BEREA, Ohio -- What looked like a tough day for Cleveland Browns rookie Johnny Manziel changed on one rollout late in the offseason practice, when he stopped at the right sideline and threw across the field to Jordan Cameron.
The pass would have gained about 40 or 45 yards and was a thing of beauty, a spiral thrown perfectly from one sideline to the other that dropped right into the hands of Cameron as he was chased by two defenders.
Oddly, one of those was nose tackle Ishmaa'ily Kitchen (all 330 pounds of him).
Manziel energized the team with the throw. As Cameron caught it, the players on the field all roared with approval.
"Pretty sweet, huh?" wide receiver Nate Burleson said.
The next two plays were a little more of a glimpse into Johnny Football. On one, he rolled left and fired across his body to Cameron. The ball was almost caught but the pass was broken up. The next featured another rollout left, with Manziel throwing to the right and completing it to Gordon.
In a series of practices when lack of contact takes away some of what Manziel can do -- escape the rush, move around -- those three plays provided a glimpse into why the Browns drafted him.
"It's difficult when he's got the red shirt on and the defensive guys know they can't tackle him," Browns coach Mike Pettine said. "It's hard to get glimpses of that. But we did some design rollouts with him and he's shown when he can get in the open field, he can run through an angle and he can eat up some ground pretty quickly."
Manziel's first throw of the practice was picked off by an aggressive Donte Whitner. He also had a poor sideline throw intercepted. Pettine attributed one to a bad read, another to a bad route by a receiver.
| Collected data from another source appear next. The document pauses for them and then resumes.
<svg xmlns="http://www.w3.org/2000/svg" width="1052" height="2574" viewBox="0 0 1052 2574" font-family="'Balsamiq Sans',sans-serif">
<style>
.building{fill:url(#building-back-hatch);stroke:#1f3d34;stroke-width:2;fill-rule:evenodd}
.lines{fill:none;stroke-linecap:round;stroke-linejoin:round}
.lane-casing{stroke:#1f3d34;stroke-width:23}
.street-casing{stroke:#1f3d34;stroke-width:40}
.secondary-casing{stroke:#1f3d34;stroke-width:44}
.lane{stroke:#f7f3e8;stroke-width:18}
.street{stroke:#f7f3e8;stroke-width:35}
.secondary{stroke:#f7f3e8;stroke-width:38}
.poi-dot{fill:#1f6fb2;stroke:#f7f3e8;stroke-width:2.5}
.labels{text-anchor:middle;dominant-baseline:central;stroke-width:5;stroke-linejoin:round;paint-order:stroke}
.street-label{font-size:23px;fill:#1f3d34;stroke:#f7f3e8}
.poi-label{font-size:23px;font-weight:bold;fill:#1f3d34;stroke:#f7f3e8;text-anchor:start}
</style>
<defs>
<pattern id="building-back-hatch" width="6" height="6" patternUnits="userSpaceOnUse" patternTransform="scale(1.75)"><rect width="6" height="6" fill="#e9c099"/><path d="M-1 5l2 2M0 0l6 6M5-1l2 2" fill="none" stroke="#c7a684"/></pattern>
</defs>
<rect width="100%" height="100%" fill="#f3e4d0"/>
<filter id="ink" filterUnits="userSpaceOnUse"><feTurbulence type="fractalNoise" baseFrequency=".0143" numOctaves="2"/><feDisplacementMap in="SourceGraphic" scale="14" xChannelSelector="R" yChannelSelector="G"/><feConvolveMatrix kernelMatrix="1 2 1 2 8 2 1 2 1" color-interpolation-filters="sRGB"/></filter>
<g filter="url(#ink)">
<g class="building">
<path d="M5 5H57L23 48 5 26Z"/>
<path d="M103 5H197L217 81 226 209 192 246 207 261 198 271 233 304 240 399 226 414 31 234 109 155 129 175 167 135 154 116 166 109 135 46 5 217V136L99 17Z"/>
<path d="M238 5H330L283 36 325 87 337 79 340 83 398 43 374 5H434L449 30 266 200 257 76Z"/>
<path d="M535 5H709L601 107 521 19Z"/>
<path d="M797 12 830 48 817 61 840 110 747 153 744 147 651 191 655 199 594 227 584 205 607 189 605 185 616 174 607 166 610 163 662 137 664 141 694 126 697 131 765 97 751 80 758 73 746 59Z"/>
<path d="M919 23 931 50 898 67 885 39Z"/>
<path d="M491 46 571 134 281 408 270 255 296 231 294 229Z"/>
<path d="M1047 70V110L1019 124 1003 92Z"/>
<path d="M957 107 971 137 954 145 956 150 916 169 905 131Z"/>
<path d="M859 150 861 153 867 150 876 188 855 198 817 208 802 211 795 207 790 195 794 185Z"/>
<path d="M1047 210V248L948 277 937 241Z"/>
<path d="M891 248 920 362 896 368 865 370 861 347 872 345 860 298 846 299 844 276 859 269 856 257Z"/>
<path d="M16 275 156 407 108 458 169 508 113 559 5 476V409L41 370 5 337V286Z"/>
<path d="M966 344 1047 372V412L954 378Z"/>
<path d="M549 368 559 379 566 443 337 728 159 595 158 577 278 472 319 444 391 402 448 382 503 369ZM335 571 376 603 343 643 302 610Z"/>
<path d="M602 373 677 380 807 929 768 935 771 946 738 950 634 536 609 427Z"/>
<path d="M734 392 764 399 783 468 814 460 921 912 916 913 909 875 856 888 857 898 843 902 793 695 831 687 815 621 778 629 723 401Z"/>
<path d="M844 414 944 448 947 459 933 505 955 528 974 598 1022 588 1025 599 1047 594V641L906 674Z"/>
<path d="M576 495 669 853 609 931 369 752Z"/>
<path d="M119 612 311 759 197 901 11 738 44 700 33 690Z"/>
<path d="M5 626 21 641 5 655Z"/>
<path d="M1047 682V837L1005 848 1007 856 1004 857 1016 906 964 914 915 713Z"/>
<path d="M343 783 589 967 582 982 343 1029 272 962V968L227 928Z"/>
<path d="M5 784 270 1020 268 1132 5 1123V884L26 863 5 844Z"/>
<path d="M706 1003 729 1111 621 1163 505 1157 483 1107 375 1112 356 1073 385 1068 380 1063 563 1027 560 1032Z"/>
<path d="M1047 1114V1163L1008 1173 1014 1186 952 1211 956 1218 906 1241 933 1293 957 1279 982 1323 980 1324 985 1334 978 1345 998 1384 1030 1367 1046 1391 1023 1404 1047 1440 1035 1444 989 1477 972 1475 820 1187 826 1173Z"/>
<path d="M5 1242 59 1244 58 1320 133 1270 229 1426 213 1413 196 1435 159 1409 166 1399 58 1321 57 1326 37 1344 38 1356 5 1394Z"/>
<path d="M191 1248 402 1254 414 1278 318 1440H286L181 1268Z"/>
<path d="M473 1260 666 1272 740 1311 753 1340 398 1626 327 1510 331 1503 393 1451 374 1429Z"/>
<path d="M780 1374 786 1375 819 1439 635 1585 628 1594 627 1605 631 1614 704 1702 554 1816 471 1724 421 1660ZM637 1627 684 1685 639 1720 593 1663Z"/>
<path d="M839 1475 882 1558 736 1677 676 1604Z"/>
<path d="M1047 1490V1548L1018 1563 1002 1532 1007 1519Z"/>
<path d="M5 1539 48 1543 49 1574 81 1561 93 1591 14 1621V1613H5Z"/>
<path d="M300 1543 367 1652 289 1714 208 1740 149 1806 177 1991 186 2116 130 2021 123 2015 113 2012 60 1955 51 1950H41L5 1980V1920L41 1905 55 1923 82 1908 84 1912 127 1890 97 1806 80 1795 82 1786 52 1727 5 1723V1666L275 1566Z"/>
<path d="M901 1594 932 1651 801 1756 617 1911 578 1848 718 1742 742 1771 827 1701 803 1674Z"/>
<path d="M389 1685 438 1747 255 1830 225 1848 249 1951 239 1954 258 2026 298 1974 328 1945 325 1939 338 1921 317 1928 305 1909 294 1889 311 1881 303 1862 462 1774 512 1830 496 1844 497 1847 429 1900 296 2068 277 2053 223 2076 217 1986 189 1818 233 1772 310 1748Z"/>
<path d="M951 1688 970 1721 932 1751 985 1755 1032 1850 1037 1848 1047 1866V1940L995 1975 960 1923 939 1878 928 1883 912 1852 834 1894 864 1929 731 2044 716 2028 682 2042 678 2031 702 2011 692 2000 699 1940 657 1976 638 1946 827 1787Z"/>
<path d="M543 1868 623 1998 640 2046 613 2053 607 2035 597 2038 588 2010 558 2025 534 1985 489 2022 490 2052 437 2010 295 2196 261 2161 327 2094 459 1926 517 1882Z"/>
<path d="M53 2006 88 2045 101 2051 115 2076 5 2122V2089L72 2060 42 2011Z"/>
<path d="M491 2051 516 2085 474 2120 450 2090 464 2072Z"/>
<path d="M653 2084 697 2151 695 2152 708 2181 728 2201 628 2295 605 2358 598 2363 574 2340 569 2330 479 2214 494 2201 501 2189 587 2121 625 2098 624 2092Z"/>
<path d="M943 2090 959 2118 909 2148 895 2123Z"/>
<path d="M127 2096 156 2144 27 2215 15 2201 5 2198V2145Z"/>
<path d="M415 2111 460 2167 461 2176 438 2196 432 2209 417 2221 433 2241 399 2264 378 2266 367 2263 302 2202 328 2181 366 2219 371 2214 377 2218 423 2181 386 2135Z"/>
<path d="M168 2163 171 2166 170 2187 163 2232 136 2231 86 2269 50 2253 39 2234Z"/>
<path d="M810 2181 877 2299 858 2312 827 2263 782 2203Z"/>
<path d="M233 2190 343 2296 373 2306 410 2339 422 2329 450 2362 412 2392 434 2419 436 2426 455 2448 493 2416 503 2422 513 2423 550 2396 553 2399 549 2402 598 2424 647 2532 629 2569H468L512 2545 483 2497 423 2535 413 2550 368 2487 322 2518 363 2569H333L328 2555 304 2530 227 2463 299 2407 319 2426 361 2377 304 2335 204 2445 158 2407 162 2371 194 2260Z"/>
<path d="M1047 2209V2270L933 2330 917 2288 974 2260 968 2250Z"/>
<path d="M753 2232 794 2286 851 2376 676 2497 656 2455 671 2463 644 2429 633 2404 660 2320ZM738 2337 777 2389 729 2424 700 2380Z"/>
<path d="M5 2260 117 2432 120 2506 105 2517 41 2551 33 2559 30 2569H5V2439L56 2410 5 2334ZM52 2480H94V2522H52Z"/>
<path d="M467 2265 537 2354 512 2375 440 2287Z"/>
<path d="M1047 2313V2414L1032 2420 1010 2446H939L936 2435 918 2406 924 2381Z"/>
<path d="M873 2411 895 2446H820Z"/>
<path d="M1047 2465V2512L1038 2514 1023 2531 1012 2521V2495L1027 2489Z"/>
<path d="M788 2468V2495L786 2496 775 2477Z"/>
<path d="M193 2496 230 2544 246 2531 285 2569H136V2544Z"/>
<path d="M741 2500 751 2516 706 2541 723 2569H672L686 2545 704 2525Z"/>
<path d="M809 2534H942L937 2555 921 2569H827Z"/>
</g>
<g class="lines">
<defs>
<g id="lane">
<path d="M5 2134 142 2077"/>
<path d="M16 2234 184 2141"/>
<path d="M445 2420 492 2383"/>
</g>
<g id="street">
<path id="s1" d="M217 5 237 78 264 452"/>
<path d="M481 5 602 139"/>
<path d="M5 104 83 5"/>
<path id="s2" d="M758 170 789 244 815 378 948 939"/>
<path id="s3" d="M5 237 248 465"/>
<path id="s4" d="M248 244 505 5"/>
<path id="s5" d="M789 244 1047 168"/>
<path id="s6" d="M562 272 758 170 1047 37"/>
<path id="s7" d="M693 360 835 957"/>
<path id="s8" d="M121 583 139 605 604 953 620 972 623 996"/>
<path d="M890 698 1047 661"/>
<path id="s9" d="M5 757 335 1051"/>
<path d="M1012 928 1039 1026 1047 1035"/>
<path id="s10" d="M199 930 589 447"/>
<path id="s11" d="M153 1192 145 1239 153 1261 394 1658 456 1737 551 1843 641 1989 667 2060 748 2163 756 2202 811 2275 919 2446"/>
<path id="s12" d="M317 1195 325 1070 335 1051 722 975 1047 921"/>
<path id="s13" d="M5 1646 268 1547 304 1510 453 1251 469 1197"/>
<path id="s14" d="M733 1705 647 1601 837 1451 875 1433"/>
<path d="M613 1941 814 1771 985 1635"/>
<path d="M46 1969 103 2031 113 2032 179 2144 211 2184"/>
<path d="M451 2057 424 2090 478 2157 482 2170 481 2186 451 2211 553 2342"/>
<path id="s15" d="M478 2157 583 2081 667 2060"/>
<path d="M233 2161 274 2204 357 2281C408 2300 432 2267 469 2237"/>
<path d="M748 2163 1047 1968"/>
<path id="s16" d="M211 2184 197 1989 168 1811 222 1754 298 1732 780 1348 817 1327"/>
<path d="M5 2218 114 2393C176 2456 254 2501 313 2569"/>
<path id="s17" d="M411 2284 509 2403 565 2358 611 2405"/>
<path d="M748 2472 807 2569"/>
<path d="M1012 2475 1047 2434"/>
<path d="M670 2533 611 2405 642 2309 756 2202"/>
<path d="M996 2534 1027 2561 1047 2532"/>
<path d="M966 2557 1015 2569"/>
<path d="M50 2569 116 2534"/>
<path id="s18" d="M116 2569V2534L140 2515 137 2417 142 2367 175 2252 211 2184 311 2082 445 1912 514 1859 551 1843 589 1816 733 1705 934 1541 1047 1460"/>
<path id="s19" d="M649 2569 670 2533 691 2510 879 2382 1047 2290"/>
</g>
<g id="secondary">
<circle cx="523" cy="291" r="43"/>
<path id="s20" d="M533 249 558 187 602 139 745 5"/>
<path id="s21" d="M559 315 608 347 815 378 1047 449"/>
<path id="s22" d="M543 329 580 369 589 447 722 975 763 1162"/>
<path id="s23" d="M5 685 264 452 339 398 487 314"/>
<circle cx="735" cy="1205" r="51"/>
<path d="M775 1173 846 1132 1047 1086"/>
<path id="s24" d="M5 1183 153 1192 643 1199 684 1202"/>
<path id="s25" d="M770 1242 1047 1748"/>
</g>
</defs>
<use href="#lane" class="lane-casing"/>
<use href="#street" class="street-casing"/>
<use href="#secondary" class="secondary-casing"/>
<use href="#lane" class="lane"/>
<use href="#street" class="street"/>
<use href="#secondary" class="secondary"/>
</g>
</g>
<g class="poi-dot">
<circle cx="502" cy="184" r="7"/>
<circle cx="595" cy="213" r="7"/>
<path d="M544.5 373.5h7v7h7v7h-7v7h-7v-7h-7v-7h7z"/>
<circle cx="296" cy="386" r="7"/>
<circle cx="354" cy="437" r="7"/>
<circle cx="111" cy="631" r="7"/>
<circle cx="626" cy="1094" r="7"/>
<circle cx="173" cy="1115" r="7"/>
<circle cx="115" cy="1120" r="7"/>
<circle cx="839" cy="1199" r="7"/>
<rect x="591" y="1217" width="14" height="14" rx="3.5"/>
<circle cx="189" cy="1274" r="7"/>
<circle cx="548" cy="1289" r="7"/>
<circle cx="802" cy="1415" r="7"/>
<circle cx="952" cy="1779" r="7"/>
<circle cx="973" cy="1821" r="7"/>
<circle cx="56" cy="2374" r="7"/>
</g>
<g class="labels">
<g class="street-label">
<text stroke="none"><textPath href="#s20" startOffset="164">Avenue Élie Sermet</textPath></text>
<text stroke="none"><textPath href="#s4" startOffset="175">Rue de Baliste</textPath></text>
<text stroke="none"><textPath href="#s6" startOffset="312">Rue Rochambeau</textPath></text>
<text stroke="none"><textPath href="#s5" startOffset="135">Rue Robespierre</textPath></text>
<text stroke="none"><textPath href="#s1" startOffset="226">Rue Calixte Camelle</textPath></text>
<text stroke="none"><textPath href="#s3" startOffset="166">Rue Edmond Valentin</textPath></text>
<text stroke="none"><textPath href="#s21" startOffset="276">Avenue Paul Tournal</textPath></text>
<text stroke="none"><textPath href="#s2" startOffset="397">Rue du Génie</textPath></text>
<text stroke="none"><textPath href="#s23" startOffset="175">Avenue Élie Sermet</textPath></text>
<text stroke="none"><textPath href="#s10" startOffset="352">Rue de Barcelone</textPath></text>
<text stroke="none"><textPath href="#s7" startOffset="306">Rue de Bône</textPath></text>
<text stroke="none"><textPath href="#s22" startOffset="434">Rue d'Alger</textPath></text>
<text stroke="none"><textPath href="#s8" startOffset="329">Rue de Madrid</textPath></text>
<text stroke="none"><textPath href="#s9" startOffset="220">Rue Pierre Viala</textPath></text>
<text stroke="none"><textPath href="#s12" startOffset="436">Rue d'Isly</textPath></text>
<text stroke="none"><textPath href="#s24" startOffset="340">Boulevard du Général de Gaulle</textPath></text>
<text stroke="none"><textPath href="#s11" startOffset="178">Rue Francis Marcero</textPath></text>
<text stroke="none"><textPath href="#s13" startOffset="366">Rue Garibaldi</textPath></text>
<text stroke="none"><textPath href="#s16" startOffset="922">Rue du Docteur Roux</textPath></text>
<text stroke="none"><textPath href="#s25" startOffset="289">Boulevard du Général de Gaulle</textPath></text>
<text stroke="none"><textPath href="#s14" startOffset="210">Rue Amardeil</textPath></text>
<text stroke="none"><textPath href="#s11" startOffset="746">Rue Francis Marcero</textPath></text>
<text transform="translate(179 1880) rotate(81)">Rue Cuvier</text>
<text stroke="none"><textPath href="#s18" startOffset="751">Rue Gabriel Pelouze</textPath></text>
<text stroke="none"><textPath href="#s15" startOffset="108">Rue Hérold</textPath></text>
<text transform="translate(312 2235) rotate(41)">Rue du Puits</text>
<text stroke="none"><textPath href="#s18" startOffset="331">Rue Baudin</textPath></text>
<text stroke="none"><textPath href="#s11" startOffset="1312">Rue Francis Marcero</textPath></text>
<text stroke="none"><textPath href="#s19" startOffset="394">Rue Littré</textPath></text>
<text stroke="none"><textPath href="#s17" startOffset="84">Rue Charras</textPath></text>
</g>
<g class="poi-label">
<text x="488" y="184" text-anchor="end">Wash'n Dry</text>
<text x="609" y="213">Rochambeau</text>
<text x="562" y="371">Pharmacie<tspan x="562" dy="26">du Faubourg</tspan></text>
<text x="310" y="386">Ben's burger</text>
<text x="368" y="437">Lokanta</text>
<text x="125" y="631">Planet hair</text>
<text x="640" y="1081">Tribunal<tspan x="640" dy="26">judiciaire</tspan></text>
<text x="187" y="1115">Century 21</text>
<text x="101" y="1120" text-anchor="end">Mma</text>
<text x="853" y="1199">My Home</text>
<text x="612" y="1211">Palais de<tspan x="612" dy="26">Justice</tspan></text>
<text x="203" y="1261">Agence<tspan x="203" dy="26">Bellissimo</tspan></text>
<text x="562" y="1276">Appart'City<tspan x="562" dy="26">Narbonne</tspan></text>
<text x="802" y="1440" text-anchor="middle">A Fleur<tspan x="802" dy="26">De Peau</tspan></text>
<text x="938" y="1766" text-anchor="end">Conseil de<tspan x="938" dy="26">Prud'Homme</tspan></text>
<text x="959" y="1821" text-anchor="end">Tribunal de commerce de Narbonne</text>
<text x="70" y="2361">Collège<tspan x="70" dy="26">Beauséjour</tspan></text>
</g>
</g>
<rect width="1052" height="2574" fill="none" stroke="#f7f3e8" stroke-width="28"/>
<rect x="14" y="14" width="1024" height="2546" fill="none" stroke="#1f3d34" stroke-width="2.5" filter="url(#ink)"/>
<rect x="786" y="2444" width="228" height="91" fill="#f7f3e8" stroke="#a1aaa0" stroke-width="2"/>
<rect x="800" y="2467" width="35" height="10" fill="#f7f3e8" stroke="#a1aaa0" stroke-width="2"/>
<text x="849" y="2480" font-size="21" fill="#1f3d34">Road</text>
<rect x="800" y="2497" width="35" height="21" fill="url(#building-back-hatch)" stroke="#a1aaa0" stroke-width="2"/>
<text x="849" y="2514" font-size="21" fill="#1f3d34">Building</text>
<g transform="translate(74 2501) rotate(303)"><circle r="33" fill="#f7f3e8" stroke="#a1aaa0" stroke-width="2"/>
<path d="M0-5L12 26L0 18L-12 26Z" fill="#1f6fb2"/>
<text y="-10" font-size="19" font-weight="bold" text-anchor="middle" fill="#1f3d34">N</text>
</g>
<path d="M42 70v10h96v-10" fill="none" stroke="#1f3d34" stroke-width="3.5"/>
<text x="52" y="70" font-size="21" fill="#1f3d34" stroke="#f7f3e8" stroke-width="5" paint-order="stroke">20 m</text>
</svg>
But that's what this time of year is about -- taking chances and learning.
Manziel is behind Brian Hoyer on the depth chart -- Pettine made that clear -- and he's behind to the point that Pettine said he'd probably keep Hoyer limited at next week's minicamp, much to Hoyer's chagrin.
"It's tough to see someone else do your job," Hoyer said.
He quickly added, though, that he understands the thinking on limiting the risk as he recovers from a torn knee ligament.
And Hoyer can leave the offseason of work knowing the Browns treated him with kid gloves -- as if he's the starter.
The play of the practice, though, belonged to Manziel. And his teammates knew it.
"He's an exciting guy," Cameron said. "He'll make plays out of nothing. I guess that was one of them. It was a great throw."
Which led to two more exciting plays.
"I like to see Johnny make big plays," Burleson said. "He's another guy that you guys like to talk about quite a bit. When a quarterback gets in a rhythm and gets a little confidence, chin pokes up, chest sticks out a little more and they play better. When he gets in a rhythm he's a special athlete."
The Browns might want to think about Kitchen that way as well. A nose tackle was running right behind Cameron -- "He was grabbing my jersey," Cameron quipped -- in chase of the Pro Bowl tight end.
"The first thing I asked was, 'What the hell coverage were we in?'" Pettine said.
Pettine said Kitchen simply recognized the play, which the offense had run well in previous practices, and made a great effort to try to cover it.
"I think he just sensed the play coming because we've been burned on it a couple times in practice," Pettine said. "So he just latched on to him and started running. It was actually pretty funny."